Boca ya tiene rival para la Copa Sudamericana y busca nuevo entrenador.
La dirigencia de la institución xeneize determinó que Claudio Úbeda no continuará al frente del primer equipo tras la eliminación de la Copa Libertadores. El conjunto de la Ribera iniciará una profunda reestructuración futbolística de cara a los 16avos de final del certamen continental, donde deberá medirse contra O’Higgins de Chile una vez concluido el certamen ecuménico.
La dolorosa derrota por la mínima diferencia sufrida ante Universidad Católica de Chile en La Bombonera cerró definitivamente el ciclo técnico actual y clausuró el sueño de pelear por la máxima competencia americana. El primer equipo de la Ribera llegaba a la última jornada con la obligación imperiosa de sumar de a tres puntos tras haber encadenado una serie de rendimientos irregulares en las fechas previas del Grupo D, pero el impacto del gol adverso recibido a los 34 minutos del período inicial terminó por sepultar las aspiraciones locales.
Frente a este adverso panorama deportivo, la comisión directiva del club tomó la resolución ejecutiva de no renovar el contrato de Claudio Úbeda, dando inicio a una búsqueda contrarreloj para designar un nuevo cuerpo técnico. Las oficinas de la secretaría de fútbol necesitan resolver el arribo del nuevo conductor estratégico de manera inmediata para poder planificar los trabajos de reacondicionamiento de la pretemporada y confeccionar el listado de prioridades para el mercado de pases invernal.
Cruce internacional confirmado frente a O’Higgins de Chile
A pesar de la frustración por quedar marginados del cuadro principal de la Libertadores, las planillas oficiales confirmaron la clasificación de la escuadra argentina a los playoffs de la Copa Sudamericana. El sorteo determinó que el oponente en los 16avos de final será O’Higgins de Chile, conjunto trasandino que logró acceder a esta instancia internacional luego de finalizar en la segunda posición del Grupo C, zona en la que batalló frente a San Pablo de Brasil, Millonarios de Colombia y Boston River de Uruguay.

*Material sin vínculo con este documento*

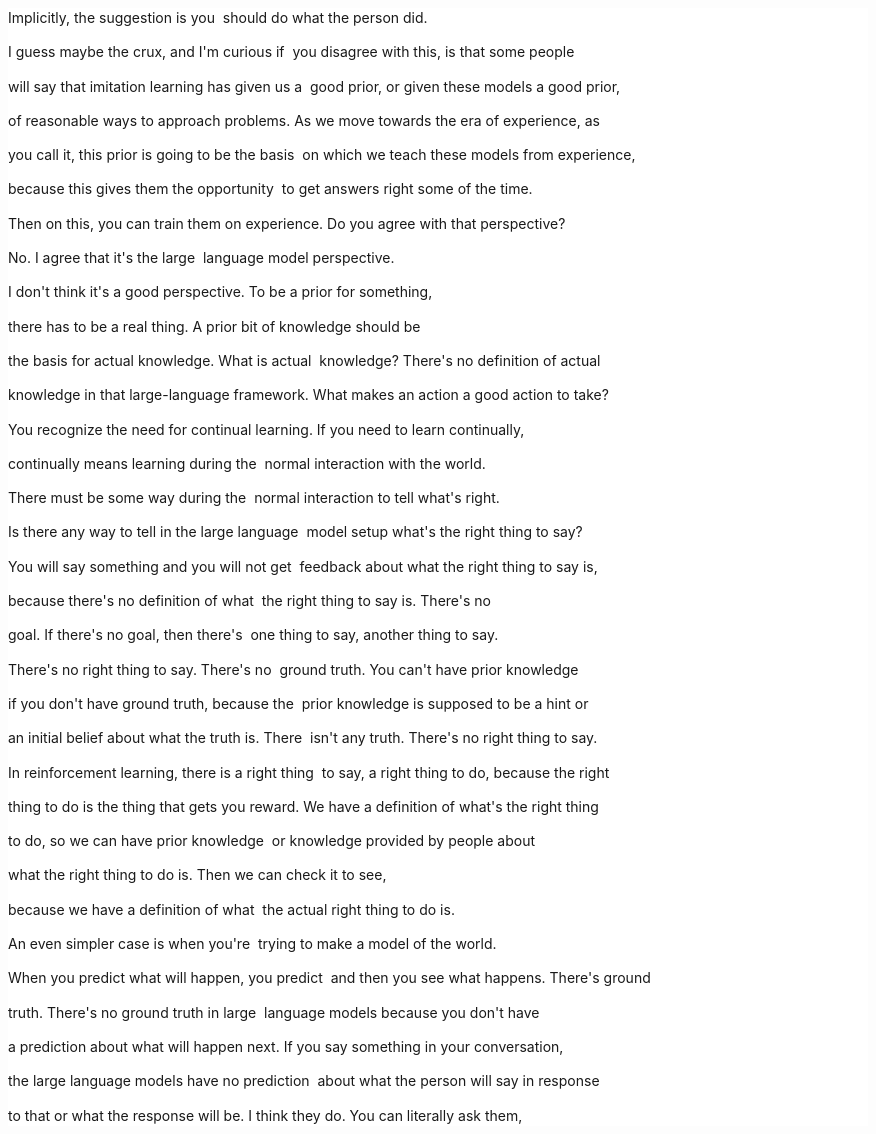 Implicitly, the suggestion is you  should do what the person did.

I guess maybe the crux, and I'm curious if  you disagree with this, is that some people

will say that imitation learning has given us a  good prior, or given these models a good prior,

of reasonable ways to approach problems. As we move towards the era of experience, as

you call it, this prior is going to be the basis  on which we teach these models from experience,

because this gives them the opportunity  to get answers right some of the time.

Then on this, you can train them on experience. Do you agree with that perspective?

No. I agree that it's the large  language model perspective.

I don't think it's a good perspective. To be a prior for something,

there has to be a real thing. A prior bit of knowledge should be

the basis for actual knowledge. What is actual  knowledge? There's no definition of actual

knowledge in that large-language framework. What makes an action a good action to take?

You recognize the need for continual learning. If you need to learn continually,

continually means learning during the  normal interaction with the world.

There must be some way during the  normal interaction to tell what's right.

Is there any way to tell in the large language  model setup what's the right thing to say?

You will say something and you will not get  feedback about what the right thing to say is,

because there's no definition of what  the right thing to say is. There's no

goal. If there's no goal, then there's  one thing to say, another thing to say.

There's no right thing to say. There's no  ground truth. You can't have prior knowledge

if you don't have ground truth, because the  prior knowledge is supposed to be a hint or

an initial belief about what the truth is. There  isn't any truth. There's no right thing to say.

In reinforcement learning, there is a right thing  to say, a right thing to do, because the right

thing to do is the thing that gets you reward. We have a definition of what's the right thing

to do, so we can have prior knowledge  or knowledge provided by people about

what the right thing to do is. Then we can check it to see,

because we have a definition of what  the actual right thing to do is.

An even simpler case is when you're  trying to make a model of the world.

When you predict what will happen, you predict  and then you see what happens. There's ground

truth. There's no ground truth in large  language models because you don't have

a prediction about what will happen next. If you say something in your conversation,

the large language models have no prediction  about what the person will say in response

to that or what the response will be. I think they do. You can literally ask them,
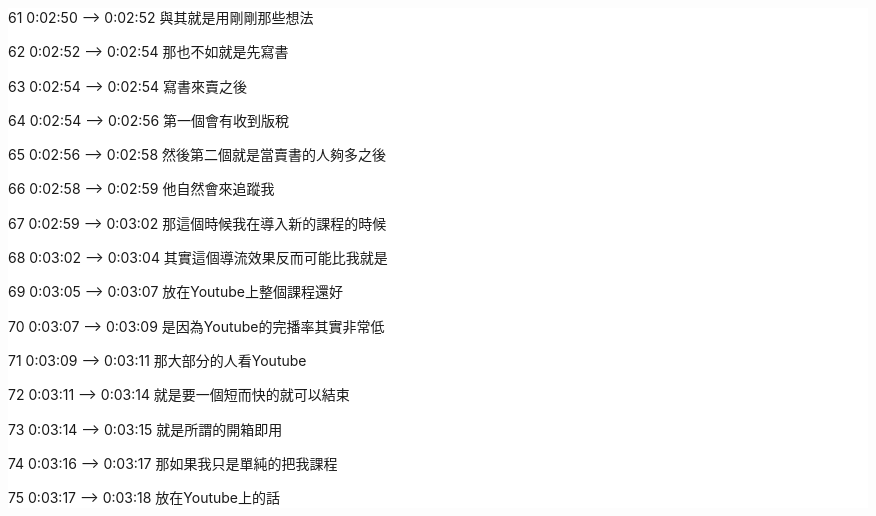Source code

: 61
0:02:50 --> 0:02:52
與其就是用剛剛那些想法

62
0:02:52 --> 0:02:54
那也不如就是先寫書

63
0:02:54 --> 0:02:54
寫書來賣之後

64
0:02:54 --> 0:02:56
第一個會有收到版稅

65
0:02:56 --> 0:02:58
然後第二個就是當賣書的人夠多之後

66
0:02:58 --> 0:02:59
他自然會來追蹤我

67
0:02:59 --> 0:03:02
那這個時候我在導入新的課程的時候

68
0:03:02 --> 0:03:04
其實這個導流效果反而可能比我就是

69
0:03:05 --> 0:03:07
放在Youtube上整個課程還好

70
0:03:07 --> 0:03:09
是因為Youtube的完播率其實非常低

71
0:03:09 --> 0:03:11
那大部分的人看Youtube

72
0:03:11 --> 0:03:14
就是要一個短而快的就可以結束

73
0:03:14 --> 0:03:15
就是所謂的開箱即用

74
0:03:16 --> 0:03:17
那如果我只是單純的把我課程

75
0:03:17 --> 0:03:18
放在Youtube上的話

La diagramación de la Confederación Sudamericana de Fútbol estableció que la llave eliminatoria se dispute de forma íntegra tras la finalización del certamen ecuménico de selecciones. Los partidos de ida de los playoffs están programados para desarrollarse en el césped de La Bombonera durante la semana comprendida entre el 21 y el 23 de julio, mientras que la revancha definitiva tendrá lugar siete días más tarde en el estadio de la localidad chilena de Rancagua, entre el 27 y el 29 del mismo mes.
Las pautas de la Conmebol para las localías de los terceros
La ingeniería reglamentaria del torneo de segundo orden impone condiciones específicas para los planteles que provienen de la competencia principal. La organización del certamen sudamericano dispuso que Boca Juniors, por su condición de haber disputado la fase de grupos de la Libertadores, deba afrontar todos sus compromisos de los primeros partidos de las series eliminatorias en condición de local en Buenos Aires.
Debido a esta matriz de ordenamiento de las llaves cruzadas, el Xeneize estará obligado a disputar los encuentros de vuelta y cerrar las clasificaciones fuera de su estadio en territorio visitante. Las normativas de la Conmebol señalan que esta localía invertida solo podría modificarse en las etapas sucesivas del cuadro principal en el hipotético caso de que le toque cruzarse en el sorteo contra otro club proveniente de la tercera posición de la Libertadores que registre un puntaje de clasificación general menor.